As quantum computers mature, the global quantum community is expanding to HPC and scientific communities. IBM is delivering a C++ interface to Qiskit, powered by a C-API, to enable users to program quantum natively in existing HPC environments. IBM continues to lead the way in advanced circuit execution capabilities including dynamic circuits and increasing control over circuit execution for error mitigation.

By 2027, IBM plans to extend Qiskit with computational libraries in areas such as machine learning and optimization to better solve fundamental physical and chemistry challenges such as differential equations and Hamiltonian simulations.

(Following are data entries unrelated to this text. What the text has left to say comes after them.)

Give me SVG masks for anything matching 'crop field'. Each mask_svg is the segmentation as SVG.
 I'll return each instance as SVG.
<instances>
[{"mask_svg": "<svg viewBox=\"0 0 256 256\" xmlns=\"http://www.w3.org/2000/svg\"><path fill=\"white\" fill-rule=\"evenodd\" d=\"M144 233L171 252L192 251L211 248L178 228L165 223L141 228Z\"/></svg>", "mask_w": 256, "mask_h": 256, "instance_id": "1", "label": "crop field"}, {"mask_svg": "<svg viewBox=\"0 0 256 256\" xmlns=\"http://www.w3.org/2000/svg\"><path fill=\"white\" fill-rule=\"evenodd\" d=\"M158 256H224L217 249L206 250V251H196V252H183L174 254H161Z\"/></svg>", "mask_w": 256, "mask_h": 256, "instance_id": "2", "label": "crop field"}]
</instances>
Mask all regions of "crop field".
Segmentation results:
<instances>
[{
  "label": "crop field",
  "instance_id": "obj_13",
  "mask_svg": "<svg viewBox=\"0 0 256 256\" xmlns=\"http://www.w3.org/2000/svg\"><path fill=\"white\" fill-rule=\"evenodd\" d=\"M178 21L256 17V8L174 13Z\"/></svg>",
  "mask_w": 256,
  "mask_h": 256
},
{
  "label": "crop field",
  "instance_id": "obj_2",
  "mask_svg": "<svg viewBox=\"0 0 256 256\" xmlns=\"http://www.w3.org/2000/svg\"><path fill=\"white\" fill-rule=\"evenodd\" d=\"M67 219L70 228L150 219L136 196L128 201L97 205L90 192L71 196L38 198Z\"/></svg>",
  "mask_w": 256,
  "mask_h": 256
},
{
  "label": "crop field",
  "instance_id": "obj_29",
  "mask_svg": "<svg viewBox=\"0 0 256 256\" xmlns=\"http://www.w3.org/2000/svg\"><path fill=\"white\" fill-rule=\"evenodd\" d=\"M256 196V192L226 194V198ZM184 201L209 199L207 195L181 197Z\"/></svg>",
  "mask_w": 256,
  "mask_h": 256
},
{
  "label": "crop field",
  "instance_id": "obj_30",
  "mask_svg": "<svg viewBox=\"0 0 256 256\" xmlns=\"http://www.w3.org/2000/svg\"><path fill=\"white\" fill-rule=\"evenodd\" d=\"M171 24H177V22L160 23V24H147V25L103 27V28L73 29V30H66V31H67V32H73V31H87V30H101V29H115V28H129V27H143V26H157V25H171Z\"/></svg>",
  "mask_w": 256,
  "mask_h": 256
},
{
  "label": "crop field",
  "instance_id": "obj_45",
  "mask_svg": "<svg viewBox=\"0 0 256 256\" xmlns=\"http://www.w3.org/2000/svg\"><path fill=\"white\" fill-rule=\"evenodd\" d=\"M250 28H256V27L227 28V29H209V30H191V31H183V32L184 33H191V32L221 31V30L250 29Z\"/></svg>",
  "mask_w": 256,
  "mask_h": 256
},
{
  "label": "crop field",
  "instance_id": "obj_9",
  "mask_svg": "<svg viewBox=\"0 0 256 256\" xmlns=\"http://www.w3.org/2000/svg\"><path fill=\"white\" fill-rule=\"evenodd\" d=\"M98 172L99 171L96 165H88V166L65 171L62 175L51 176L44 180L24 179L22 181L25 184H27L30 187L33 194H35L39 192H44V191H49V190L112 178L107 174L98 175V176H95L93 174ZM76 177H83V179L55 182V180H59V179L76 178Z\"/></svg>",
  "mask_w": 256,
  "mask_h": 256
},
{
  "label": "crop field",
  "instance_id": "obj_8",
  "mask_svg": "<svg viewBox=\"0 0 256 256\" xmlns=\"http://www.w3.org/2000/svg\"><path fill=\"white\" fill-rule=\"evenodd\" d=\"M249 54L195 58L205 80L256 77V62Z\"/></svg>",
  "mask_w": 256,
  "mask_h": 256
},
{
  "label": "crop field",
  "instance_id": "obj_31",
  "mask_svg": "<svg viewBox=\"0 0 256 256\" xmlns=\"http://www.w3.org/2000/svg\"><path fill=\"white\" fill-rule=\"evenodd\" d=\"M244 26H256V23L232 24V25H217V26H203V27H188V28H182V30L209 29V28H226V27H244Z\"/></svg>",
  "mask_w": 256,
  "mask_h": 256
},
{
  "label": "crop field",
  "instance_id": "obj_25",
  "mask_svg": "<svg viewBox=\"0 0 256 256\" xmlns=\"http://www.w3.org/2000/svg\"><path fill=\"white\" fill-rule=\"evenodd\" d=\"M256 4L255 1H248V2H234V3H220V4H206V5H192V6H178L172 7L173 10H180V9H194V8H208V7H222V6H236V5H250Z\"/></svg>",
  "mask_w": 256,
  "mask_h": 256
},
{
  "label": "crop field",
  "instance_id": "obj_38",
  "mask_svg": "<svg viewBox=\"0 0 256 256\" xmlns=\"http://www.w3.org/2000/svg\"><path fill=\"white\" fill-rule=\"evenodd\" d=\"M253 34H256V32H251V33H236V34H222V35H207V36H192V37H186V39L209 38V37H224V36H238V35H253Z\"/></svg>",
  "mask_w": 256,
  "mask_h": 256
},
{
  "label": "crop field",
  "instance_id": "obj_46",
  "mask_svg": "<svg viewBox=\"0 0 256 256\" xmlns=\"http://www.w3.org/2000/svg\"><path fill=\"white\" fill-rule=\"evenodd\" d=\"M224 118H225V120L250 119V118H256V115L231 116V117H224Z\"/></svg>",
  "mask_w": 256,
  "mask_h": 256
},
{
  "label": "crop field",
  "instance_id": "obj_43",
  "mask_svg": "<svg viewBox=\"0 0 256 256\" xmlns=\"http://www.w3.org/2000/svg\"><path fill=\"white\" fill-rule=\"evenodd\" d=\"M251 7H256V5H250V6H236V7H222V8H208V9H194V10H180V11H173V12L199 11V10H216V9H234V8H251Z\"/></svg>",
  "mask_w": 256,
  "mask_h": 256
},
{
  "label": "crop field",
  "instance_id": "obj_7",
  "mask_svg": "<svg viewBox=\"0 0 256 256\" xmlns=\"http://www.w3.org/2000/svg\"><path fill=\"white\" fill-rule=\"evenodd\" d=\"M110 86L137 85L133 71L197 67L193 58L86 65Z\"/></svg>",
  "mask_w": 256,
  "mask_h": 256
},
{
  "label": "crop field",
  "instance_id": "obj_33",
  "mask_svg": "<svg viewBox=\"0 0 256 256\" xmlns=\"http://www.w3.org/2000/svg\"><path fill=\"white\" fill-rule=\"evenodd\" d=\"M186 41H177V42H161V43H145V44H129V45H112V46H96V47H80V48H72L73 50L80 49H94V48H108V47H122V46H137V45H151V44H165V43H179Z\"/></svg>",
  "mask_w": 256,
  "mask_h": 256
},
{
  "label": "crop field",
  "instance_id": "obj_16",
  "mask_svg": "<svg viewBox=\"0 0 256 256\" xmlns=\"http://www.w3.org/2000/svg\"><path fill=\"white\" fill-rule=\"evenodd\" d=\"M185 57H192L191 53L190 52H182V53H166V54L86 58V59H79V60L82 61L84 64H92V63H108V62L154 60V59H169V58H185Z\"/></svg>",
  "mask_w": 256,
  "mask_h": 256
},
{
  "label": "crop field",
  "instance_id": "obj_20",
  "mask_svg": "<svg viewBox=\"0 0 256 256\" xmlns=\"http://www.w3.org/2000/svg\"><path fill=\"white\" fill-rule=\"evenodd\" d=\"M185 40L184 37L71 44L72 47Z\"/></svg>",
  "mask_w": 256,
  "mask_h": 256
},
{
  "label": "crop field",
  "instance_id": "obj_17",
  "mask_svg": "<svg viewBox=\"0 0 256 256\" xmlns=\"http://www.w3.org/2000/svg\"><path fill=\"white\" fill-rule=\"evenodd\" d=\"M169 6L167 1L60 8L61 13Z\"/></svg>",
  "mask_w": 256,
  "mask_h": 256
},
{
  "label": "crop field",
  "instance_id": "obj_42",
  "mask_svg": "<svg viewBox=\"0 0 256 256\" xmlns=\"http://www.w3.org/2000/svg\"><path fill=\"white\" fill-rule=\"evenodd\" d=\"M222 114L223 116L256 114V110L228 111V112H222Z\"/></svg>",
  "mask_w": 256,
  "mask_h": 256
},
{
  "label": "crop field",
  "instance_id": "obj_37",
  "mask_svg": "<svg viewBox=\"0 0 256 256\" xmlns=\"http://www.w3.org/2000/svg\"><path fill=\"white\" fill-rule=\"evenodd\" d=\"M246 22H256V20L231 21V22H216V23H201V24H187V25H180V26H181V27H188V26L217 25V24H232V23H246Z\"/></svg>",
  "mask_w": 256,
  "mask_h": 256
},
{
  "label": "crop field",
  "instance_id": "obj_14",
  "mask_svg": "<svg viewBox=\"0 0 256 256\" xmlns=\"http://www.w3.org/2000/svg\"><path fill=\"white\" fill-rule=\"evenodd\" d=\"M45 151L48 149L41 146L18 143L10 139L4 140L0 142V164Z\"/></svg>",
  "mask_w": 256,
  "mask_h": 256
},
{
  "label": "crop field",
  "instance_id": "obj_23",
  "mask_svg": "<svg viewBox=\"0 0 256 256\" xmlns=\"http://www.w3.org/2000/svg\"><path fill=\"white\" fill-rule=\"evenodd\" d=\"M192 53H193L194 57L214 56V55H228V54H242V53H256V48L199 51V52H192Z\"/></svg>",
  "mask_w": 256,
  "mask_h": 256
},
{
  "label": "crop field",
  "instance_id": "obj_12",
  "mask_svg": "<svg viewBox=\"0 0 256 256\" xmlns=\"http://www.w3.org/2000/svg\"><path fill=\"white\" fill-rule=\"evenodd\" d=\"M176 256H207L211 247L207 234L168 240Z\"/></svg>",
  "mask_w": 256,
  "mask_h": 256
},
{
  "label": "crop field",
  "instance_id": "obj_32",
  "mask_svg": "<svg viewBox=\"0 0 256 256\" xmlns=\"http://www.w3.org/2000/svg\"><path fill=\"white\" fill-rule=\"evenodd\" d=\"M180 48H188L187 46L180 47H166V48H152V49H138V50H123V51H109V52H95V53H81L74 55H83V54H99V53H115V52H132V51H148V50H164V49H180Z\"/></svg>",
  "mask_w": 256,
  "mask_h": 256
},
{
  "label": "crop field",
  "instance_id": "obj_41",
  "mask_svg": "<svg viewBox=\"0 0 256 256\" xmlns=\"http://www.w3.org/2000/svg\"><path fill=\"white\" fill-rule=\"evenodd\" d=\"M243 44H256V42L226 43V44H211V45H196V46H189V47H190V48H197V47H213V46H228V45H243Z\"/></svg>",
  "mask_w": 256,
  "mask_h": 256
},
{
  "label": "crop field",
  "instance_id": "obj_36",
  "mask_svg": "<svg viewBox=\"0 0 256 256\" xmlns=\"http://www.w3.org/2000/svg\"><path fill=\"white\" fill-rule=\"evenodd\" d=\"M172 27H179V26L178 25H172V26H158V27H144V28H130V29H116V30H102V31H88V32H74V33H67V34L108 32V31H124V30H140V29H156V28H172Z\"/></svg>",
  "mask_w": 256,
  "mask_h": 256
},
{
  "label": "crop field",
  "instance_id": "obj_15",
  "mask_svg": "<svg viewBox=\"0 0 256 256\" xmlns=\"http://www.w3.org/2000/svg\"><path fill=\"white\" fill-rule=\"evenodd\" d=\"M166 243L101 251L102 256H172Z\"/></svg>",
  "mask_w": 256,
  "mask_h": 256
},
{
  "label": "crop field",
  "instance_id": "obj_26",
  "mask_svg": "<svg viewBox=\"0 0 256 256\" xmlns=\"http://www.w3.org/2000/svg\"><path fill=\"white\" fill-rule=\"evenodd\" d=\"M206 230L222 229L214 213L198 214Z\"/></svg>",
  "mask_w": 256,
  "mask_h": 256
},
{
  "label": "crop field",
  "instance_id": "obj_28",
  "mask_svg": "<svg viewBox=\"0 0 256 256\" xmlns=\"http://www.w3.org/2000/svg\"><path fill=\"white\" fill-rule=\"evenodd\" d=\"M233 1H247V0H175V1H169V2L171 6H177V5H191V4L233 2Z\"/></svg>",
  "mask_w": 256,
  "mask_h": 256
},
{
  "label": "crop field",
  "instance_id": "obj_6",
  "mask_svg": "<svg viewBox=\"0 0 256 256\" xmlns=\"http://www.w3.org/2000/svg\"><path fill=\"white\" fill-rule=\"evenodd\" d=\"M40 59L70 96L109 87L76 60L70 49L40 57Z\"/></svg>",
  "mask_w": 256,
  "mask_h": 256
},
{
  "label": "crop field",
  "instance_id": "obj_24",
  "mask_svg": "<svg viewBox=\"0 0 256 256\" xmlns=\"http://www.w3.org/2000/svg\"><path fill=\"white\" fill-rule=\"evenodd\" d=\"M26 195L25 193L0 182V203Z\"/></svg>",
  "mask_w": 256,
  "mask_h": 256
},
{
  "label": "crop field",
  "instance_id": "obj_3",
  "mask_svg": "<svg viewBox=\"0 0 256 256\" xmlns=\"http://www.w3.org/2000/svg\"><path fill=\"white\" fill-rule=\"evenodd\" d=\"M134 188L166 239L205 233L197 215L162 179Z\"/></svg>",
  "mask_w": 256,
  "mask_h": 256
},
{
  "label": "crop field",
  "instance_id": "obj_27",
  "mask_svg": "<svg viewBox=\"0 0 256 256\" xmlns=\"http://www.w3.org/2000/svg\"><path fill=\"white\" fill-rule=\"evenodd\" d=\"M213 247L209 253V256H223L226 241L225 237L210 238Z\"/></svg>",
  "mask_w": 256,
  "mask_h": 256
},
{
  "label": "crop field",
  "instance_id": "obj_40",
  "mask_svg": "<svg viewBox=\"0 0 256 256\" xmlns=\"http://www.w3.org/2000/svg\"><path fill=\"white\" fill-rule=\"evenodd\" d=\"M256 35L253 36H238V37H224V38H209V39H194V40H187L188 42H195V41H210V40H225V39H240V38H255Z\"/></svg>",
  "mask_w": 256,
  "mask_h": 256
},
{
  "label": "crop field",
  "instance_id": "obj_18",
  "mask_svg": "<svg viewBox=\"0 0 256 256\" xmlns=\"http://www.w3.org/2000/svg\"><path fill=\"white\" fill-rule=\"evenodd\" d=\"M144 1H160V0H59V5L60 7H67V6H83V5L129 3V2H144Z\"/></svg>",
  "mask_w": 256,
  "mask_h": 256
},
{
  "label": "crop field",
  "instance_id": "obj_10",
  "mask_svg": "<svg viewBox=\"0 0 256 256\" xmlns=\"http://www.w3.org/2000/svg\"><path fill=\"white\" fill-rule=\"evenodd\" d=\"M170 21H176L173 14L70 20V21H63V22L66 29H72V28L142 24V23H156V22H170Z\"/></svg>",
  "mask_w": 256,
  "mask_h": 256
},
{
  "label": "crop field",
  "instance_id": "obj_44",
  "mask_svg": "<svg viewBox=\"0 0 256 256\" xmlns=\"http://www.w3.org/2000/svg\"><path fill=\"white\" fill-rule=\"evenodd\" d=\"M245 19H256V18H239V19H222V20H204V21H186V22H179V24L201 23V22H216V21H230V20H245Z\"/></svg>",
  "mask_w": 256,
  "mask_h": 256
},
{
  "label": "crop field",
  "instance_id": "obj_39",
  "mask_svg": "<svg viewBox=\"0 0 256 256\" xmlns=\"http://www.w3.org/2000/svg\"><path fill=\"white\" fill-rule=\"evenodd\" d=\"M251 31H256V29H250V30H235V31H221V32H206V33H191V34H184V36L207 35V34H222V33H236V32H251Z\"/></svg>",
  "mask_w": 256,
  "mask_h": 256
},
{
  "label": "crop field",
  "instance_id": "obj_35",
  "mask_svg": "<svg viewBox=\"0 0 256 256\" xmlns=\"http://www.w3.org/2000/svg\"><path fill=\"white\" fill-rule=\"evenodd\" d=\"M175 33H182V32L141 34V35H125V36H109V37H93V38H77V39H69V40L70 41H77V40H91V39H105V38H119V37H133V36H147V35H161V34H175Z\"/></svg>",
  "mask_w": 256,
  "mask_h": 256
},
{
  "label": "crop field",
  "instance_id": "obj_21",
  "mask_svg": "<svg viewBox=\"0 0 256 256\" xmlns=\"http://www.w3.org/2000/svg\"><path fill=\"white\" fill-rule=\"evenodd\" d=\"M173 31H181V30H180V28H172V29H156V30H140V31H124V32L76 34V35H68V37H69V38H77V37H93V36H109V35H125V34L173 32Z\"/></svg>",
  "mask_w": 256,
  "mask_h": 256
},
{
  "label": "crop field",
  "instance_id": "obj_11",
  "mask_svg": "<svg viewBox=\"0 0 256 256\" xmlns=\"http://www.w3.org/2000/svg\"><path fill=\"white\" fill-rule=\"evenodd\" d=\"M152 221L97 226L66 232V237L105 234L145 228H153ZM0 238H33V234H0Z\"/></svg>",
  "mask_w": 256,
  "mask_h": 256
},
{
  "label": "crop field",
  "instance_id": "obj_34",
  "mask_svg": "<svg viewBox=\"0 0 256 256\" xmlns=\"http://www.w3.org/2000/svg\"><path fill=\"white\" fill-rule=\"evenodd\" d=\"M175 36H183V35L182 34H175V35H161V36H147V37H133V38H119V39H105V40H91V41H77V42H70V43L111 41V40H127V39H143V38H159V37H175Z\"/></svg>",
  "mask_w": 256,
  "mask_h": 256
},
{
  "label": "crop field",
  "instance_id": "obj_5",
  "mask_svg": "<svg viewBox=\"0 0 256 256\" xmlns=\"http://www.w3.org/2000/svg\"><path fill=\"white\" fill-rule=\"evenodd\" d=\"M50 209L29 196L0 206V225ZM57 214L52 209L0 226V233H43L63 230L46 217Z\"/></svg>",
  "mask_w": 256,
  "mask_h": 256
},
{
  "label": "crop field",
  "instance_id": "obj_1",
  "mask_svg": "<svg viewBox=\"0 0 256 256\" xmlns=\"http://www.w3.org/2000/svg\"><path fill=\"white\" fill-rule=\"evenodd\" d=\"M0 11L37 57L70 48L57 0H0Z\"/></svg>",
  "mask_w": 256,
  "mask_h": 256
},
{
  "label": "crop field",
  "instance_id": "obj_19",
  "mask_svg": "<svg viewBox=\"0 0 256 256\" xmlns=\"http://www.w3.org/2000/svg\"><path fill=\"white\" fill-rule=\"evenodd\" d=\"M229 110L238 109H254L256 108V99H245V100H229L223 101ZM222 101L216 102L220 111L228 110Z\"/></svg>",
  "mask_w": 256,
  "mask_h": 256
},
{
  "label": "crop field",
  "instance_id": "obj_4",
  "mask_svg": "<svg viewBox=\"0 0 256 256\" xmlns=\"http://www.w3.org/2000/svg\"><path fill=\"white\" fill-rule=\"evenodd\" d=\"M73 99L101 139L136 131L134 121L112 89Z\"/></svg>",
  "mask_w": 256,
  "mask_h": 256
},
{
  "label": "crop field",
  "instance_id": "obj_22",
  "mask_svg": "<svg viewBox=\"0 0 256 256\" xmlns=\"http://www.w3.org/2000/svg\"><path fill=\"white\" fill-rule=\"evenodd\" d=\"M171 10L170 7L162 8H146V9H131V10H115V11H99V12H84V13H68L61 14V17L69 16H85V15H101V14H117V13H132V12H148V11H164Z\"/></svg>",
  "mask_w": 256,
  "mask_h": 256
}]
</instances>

In a parallel path, IBM is rapidly delivering milestones towards building the world’s first largescale, fault-tolerant quantum computer by 2029.

The company is announcing IBM Quantum Loon, its experimental processor that, for the first time, shows that IBM has demonstrated all the key processor components needed for fault tolerant quantum computing. Loon will validate a new architecture to implement and scale the components needed for practical, high-efficiency quantum error correction.

IBM has already demonstrated the breakthrough features that will be incorporated into Loon, including the introduction of multiple high-quality, low-loss routing layers to provide pathways for longer, on-chip connections (or “c-couplers”) that go beyond nearest-neighbor couplers and physically link distant qubits together on the same chip; as well as technologies to reset qubits between computations.

IBM said it has proven it is possible to use classical computing hardware to accurately decode errors in real-time (less than 480 nanoseconds) using qLDPC codes. This engineering feat has been achieved a full year ahead of schedule. Together with Loon, this demonstrates the cornerstones needed to scale the qLDPC codes on high-speed, high-fidelity superconducting qubits which form the core of IBM quantum computers.

IBM Scales Fabrication to 300mm Facilities to Accelerate Quantum Wafer Development As IBM scales its quantum computers, it is announcing the primary fabrication of its quantum processor wafers is being undertaken at an advanced 300mm wafer fabrication facility at the Albany NanoTech Complex in New York.

To-date, IBM said it has been able to:

– Double the speed of its research and development efforts by cutting the time needed to build each new processor by at least half;
– Achieve a ten-fold increase in the physical complexity of its quantum chips; and,
– Enable multiple designs to be researched and explored in parallel.